Torino 21 ottobre 2009 – (9Colonne) Italia 150, Grande Oriente: unità non è anticaglia sentimentale.

“Festeggiare la costituzione della loggia ‘Ausonia’, la rinascita del Grande Oriente d’Italia e delle altre logge già allora esistenti – che si unirono sotto la sua guida o nacquero mano a mano che nuovi territori venivano a far parte del nuovo Stato unitario – non significa compiere un mero atto celebrativo, ma ribadire che molte battaglie che quei Liberomuratori combatterono allora devono, oggi, essere portate avanti, seppur con altro spirito e con altri mezzi”.

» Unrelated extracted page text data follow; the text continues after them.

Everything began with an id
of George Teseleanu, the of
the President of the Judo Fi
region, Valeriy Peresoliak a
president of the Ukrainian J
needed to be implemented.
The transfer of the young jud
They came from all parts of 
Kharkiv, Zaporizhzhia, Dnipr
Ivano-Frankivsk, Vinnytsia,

Lo afferma Massimo Bianchi, Gran Maestro Aggiunto del Grande Oriente d’Italia di Palazzo Giustiniani, alla vigilia del convegno di studi “Massoneria e Unità d’Italia, La rinascita della Liberauratoria nella Torino del 1859”, in programma venerdì e sabato prossimi all’Archivio di Stato di Torino.

Bianchi sottolinea poi che “l’Unità d’Italia non è un’anticaglia sentimentale ma una storia di sangue e ragione tessuta nel corpo della Nazione; e men che meno può ridursi, oggi che ci avviciniamo a celebrarne i 150 anni, a battesimo di piazze e sostituzione di targhe”.
“Basta insomma – conclude il Gran Maestro Aggiunto – con un Risorgimento marmoreo: si valorizzi, piuttosto, il suo spirito profondo, le sue regole di libertà fondate sulla ragione e sulla laicità della convivenza civile. I valori di quel messaggio risorgimentale possono costituire l’antidoto più efficace contro la disgregazione civile”.